[Problem details]: For every line in the data below that contains "scale", copy the line.

[Data]:
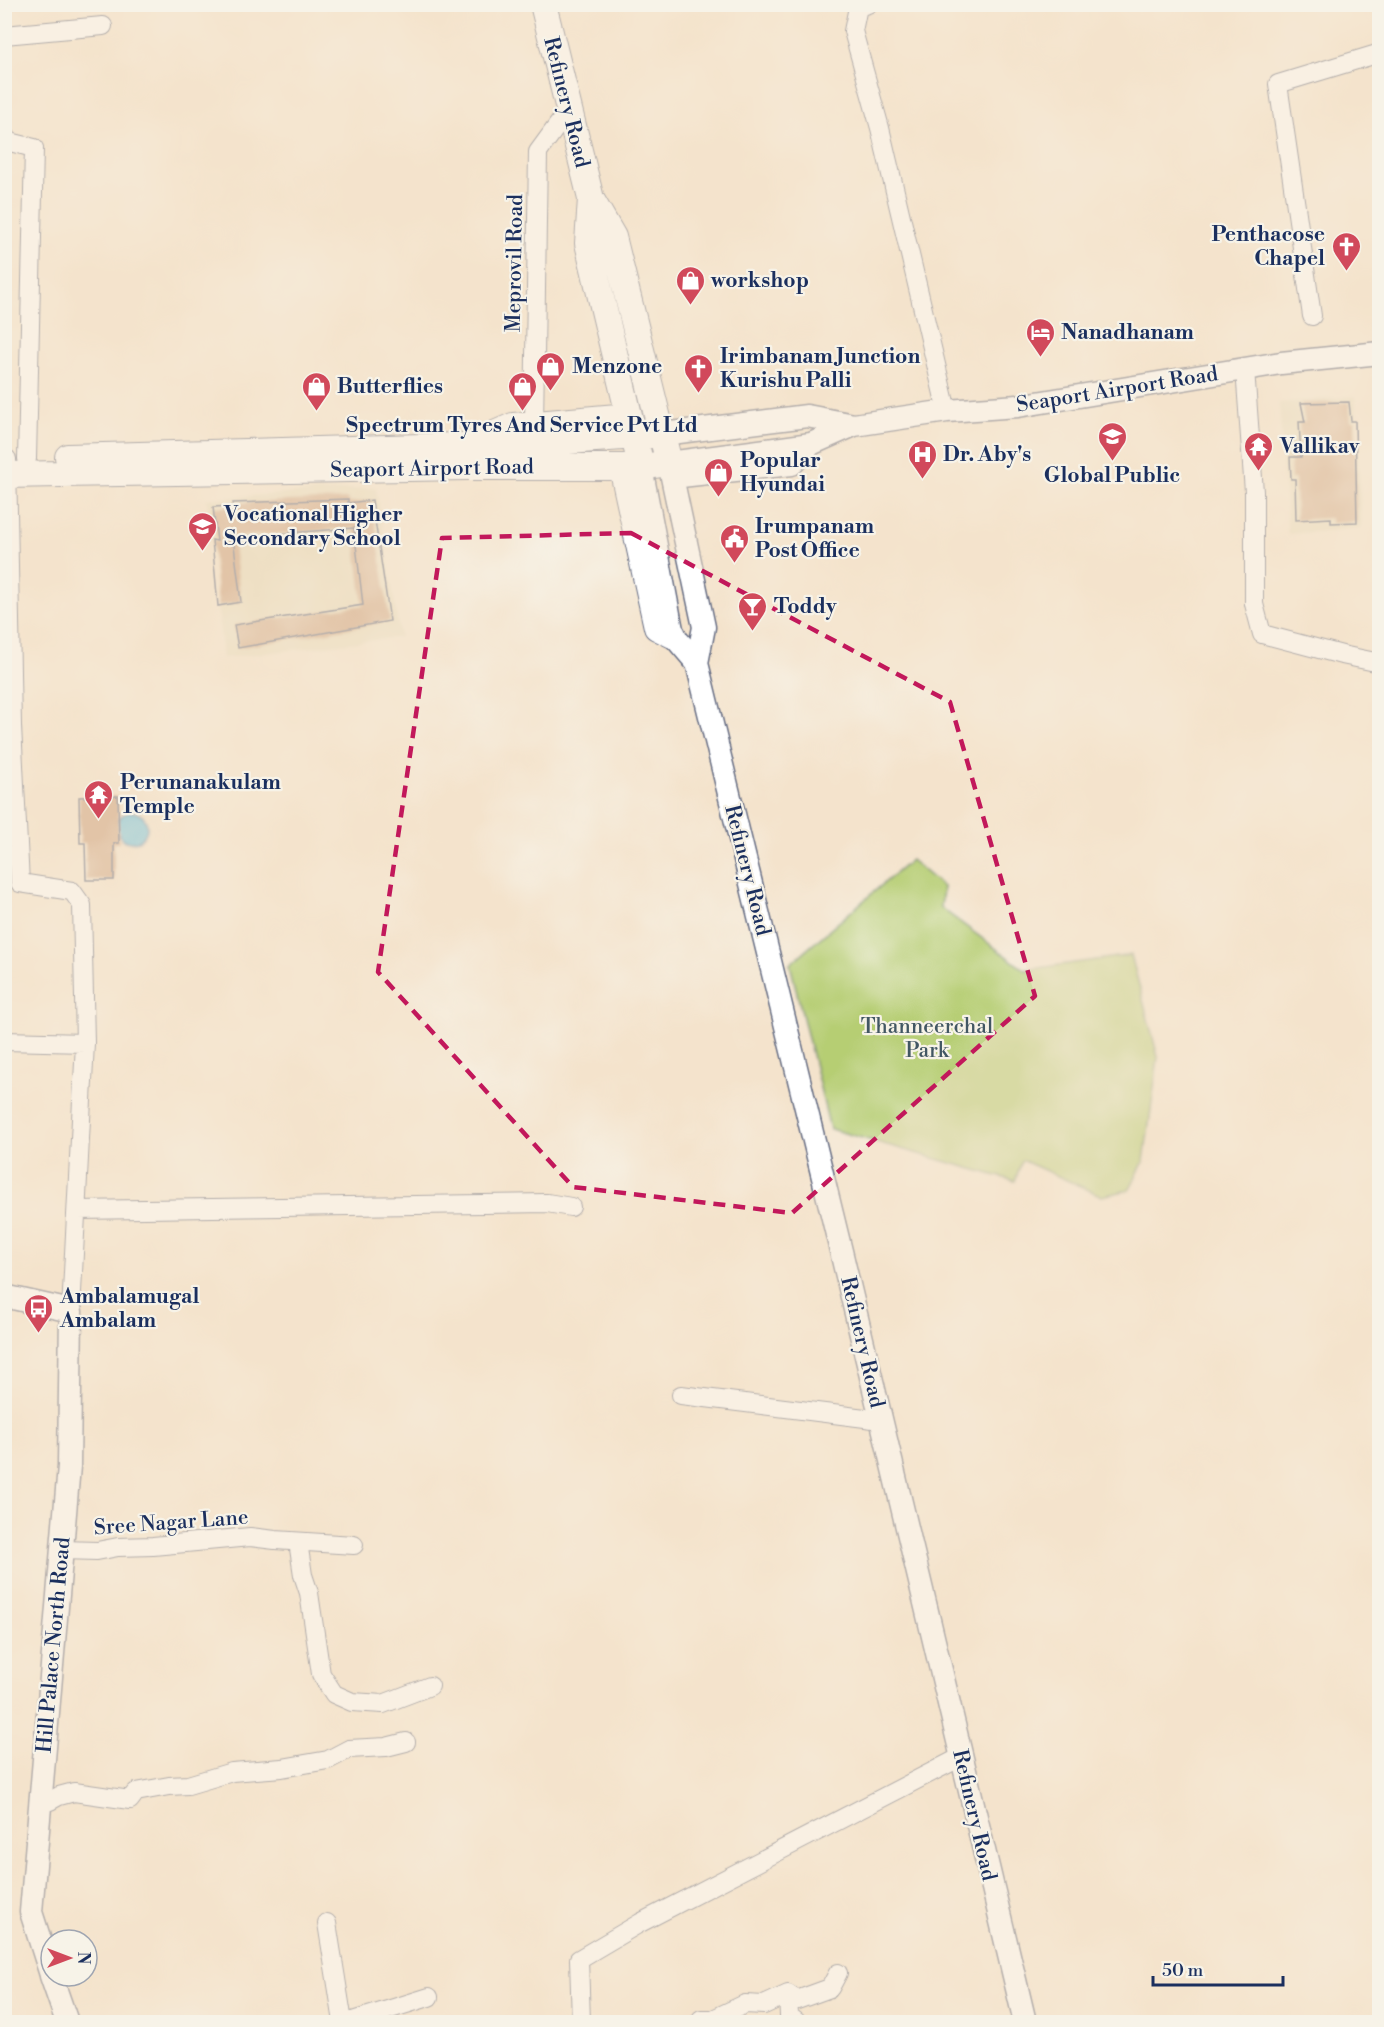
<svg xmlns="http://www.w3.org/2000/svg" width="1384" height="2027" font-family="'Libre Bodoni',serif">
	<rect width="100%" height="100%" fill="#f7f3e8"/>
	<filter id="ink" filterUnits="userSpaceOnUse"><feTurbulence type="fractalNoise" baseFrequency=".0167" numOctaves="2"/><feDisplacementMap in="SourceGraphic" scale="12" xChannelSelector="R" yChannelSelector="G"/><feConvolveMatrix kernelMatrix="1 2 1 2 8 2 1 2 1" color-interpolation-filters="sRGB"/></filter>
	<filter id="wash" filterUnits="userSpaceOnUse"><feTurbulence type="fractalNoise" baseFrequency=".008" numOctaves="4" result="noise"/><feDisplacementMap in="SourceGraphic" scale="24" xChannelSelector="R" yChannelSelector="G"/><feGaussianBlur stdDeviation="1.35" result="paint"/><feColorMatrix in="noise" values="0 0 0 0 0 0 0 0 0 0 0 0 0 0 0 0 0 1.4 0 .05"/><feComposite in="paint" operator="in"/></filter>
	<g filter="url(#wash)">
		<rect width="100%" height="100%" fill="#f4e3cc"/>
		<path fill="#e7daba" d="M1355,396l7,132 -74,6 -9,-131z
			M376,488l24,149 -177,21 -16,-159z"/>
		<path fill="#b6ce73" stroke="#687e68" stroke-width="1.5" d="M911,860l32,27 -2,21 84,62 106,-15 27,102 -14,104 -15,29 -27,6 -80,-36 -7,21 -185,-52 -40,-165z"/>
		<path fill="#64c0e2" stroke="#4078a0" stroke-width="1.5" d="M117 827a15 15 0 1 1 30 0a15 15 0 1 1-30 0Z"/>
		<g id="blocks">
			<path fill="#cc9e7a" d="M1349,402l2,19h4l2,101 -26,1v-5l-35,2 -1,-41h-4l-1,-22h11l-2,-35h6l-4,-19z
				M348,499v4l24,-3 18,121 -152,27 -4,-23 129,-20 -9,-77 -121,9 8,65 -23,4 -6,-66 5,1 -4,-34 20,-1v-3z
				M118,796l1,47h-5v37h-28l-1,-37h-5l-1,-46z"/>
		</g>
	</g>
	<g filter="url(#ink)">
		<use href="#blocks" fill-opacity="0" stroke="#676e84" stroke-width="1.5"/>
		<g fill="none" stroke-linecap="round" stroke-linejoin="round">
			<defs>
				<path id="minor" d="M868,4l-10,3 -5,24 27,97 67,283
					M4,35l99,-9
					M4,134l6,8 24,6 -7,311
					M1312,316l-34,-232 102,-31
					M1245,369l9,123v112l8,30 80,21 38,8
					M534,425l4,-273 30,-41
					M7,459l5,267 8,157 52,8 10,14 3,138 -14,268
					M4,1041l81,2
					M77,1210l470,-7 24,4
					M681,1395l200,25
					M298,1542l5,33 6,18 12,81 13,20 18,8 31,2 47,-18
					M62,1550l35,1 21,-4 35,-1 97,-9 25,3 79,5
					M40,1802l10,-1 9,-5 15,-4 56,8 6,-8 33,-6 19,-1 44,-13 50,-4 46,-8 21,-11 37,-2 20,-5
					M327,1923l16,99
					M788,1994l1,22 8,6
					M349,2022l80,-25
					M581,2022l-2,-63 61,-36 321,-166
					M701,2022v-3h12l32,-15 19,1 24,-11 9,6 33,-12 8,-15"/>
				<path id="major" d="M663,434l144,-18 47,9
					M641,467l32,168 24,28
					M672,477l120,-13 19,-20
					M4,1296l67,15 -2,155 -38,446 20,63
					M51,1976l16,46
					M1025,2022l-184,-771 -144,-588 7,-36 -35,-164 142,-19 43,-19 93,-14 71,-5 263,-43 99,-10"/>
				<path id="highway" d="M591,199l-3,44 50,210
					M481,440l32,-14 116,-10
					M68,457l460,-13 135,-10
					M622,467l35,160 16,8
					M4,475l463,-8h174l28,-4 -56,-226 -22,-38 -48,-195"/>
			</defs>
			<use href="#minor" stroke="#676e84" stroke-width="20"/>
			<use href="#major" stroke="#676e84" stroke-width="25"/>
			<use href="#highway" stroke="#676e84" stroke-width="28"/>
			<use href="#minor" stroke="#fff" stroke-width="18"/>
			<use href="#major" stroke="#fff" stroke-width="22"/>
			<use href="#highway" stroke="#fff" stroke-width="26"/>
		</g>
	</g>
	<path d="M0 0H1384V2027H0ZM631,533l319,169 85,294 -243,217 -219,-26 -195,-215 64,-434z" fill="#f4e3cc" fill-opacity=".55" fill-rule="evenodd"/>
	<path fill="none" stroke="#c2185b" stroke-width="4.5" stroke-dasharray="12 8" stroke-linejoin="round" d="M631,533l319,169 85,294 -243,217 -219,-26 -195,-215 64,-434z"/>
	<defs>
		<symbol id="church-pin" viewBox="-11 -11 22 30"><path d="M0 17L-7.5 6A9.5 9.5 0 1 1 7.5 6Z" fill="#d1495b" stroke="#f7f3e8"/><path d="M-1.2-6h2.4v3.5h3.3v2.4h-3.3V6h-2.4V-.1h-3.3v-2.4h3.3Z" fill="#fff"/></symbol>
		<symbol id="shop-pin" viewBox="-11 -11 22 30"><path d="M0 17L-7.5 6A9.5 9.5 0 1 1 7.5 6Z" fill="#d1495b" stroke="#f7f3e8"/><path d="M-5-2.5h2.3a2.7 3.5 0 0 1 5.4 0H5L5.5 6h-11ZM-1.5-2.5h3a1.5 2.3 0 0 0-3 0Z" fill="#fff"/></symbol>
		<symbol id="hotel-pin" viewBox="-11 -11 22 30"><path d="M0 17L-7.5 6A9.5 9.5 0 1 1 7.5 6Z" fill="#d1495b" stroke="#f7f3e8"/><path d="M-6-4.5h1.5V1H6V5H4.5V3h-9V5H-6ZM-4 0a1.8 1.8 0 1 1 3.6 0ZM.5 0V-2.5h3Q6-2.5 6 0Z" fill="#fff"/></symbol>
		<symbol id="school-pin" viewBox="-11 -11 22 30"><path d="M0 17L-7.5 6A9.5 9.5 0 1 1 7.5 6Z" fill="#d1495b" stroke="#f7f3e8"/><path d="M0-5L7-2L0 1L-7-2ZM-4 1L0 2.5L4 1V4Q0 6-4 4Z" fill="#fff"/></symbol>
		<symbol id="temple-pin" viewBox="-11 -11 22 30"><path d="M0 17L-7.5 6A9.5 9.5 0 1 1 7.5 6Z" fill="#d1495b" stroke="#f7f3e8"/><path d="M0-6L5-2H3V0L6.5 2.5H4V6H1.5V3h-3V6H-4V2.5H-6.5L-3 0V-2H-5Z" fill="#fff"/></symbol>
		<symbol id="hospital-pin" viewBox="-11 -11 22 30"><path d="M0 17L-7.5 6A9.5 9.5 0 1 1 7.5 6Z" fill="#d1495b" stroke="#f7f3e8"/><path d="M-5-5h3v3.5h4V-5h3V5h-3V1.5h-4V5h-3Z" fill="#fff"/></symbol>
		<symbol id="civic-pin" viewBox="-11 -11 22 30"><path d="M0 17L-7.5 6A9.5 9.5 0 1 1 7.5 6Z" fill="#d1495b" stroke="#f7f3e8"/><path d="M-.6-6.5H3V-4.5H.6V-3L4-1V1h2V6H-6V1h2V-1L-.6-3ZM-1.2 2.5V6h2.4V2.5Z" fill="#fff"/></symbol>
		<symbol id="bar-pin" viewBox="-11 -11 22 30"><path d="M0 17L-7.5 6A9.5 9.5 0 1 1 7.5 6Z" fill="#d1495b" stroke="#f7f3e8"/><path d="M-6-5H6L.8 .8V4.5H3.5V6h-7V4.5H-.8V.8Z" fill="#fff"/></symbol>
		<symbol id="bus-pin" viewBox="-11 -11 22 30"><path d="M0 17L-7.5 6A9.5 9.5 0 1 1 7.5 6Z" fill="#d1495b" stroke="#f7f3e8"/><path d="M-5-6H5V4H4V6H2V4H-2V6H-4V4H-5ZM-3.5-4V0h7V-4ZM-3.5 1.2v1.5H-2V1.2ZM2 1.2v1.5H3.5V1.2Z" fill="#fff"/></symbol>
	</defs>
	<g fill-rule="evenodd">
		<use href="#church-pin" x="1330" y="230" width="33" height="45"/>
		<use href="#shop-pin" x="674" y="264" width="33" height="45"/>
		<use href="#hotel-pin" x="1024" y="316" width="33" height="45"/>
		<use href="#shop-pin" x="534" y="350" width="33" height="45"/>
		<use href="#church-pin" x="682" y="352" width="33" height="45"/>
		<use href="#shop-pin" x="300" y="370" width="33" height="45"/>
		<use href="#shop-pin" x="506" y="370" width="33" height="45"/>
		<use href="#school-pin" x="1096" y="420" width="33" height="45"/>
		<use href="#temple-pin" x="1242" y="430" width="33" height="45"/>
		<use href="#hospital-pin" x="906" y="438" width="33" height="45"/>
		<use href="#shop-pin" x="702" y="456" width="33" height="45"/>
		<use href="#school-pin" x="186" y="510" width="33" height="45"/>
		<use href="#civic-pin" x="718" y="522" width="33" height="45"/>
		<use href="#bar-pin" x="736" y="590" width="33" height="45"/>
		<use href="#temple-pin" x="82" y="778" width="33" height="45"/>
		<use href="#bus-pin" x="22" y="1292" width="33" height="45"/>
	</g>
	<g text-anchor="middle" stroke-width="4.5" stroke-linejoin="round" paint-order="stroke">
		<g font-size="21" fill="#1b2f5e" stroke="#f7f3e8">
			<text transform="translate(567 102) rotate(76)" y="7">Refinery Road</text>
			<text transform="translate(514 263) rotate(-89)" y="7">Meprovil Road</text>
			<text transform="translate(1117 389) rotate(-9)" y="7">Seaport Airport Road</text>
			<text transform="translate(432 468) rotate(-1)" y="7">Seaport Airport Road</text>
			<text transform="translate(748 870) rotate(76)" y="7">Refinery Road</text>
			<text transform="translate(863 1342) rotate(77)" y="7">Refinery Road</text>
			<text transform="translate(171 1522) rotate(-4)" y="7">Sree Nagar Lane</text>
			<text transform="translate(53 1645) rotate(-85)" y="7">Hill Palace North Road</text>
			<text transform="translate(975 1815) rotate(77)" y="7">Refinery Road</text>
		</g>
		<g font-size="21" font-weight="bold" fill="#1b2f5e" stroke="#f7f3e8" text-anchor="start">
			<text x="1325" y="241" text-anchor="end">Penthacose<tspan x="1325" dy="24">Chapel</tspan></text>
			<text x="711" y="287">workshop</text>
			<text x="1061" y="339">Nanadhanam</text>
			<text x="720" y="363">Irimbanam Junction<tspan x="720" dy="24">Kurishu Palli</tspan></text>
			<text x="572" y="373">Menzone</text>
			<text x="337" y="393">Butterflies</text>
			<text x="522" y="432" text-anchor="middle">Spectrum Tyres And Service Pvt Ltd</text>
			<text x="1280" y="453">Vallikav</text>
			<text x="943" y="461">Dr. Aby's</text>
			<text x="740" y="467">Popular<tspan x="740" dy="24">Hyundai</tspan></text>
			<text x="1112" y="482" text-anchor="middle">Global Public</text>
			<text x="224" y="521">Vocational Higher<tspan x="224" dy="24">Secondary School</tspan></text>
			<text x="755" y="533">Irumpanam<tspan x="755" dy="24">Post Office</tspan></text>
			<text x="774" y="613">Toddy</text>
			<text x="120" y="789">Perunanakulam<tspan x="120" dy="24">Temple</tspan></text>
			<text x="60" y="1303">Ambalamugal<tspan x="60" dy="24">Ambalam</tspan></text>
		</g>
		<g font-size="21" fill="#425763" stroke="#f7f3e8">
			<text x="927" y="1033">Thanneerchal<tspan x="927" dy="24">Park</tspan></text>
		</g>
	</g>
	<rect width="1384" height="2027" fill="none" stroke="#f7f3e8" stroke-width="24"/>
	<g transform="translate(69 1958) rotate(90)"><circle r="28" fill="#f7f3e8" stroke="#9fa5b1" stroke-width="1.5"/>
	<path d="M0-4.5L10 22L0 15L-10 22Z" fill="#d1495b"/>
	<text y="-9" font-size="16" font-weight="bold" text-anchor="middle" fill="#1b2f5e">N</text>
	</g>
	<path d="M1153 1976v9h130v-9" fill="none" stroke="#1b2f5e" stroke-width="3"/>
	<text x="1162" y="1976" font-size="18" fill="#1b2f5e" stroke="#f7f3e8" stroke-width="4.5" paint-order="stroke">50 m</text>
</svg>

[Exercise output]:
	<filter id="ink" filterUnits="userSpaceOnUse"><feTurbulence type="fractalNoise" baseFrequency=".0167" numOctaves="2"/><feDisplacementMap in="SourceGraphic" scale="12" xChannelSelector="R" yChannelSelector="G"/><feConvolveMatrix kernelMatrix="1 2 1 2 8 2 1 2 1" color-interpolation-filters="sRGB"/></filter>
	<filter id="wash" filterUnits="userSpaceOnUse"><feTurbulence type="fractalNoise" baseFrequency=".008" numOctaves="4" result="noise"/><feDisplacementMap in="SourceGraphic" scale="24" xChannelSelector="R" yChannelSelector="G"/><feGaussianBlur stdDeviation="1.35" result="paint"/><feColorMatrix in="noise" values="0 0 0 0 0 0 0 0 0 0 0 0 0 0 0 0 0 1.4 0 .05"/><feComposite in="paint" operator="in"/></filter>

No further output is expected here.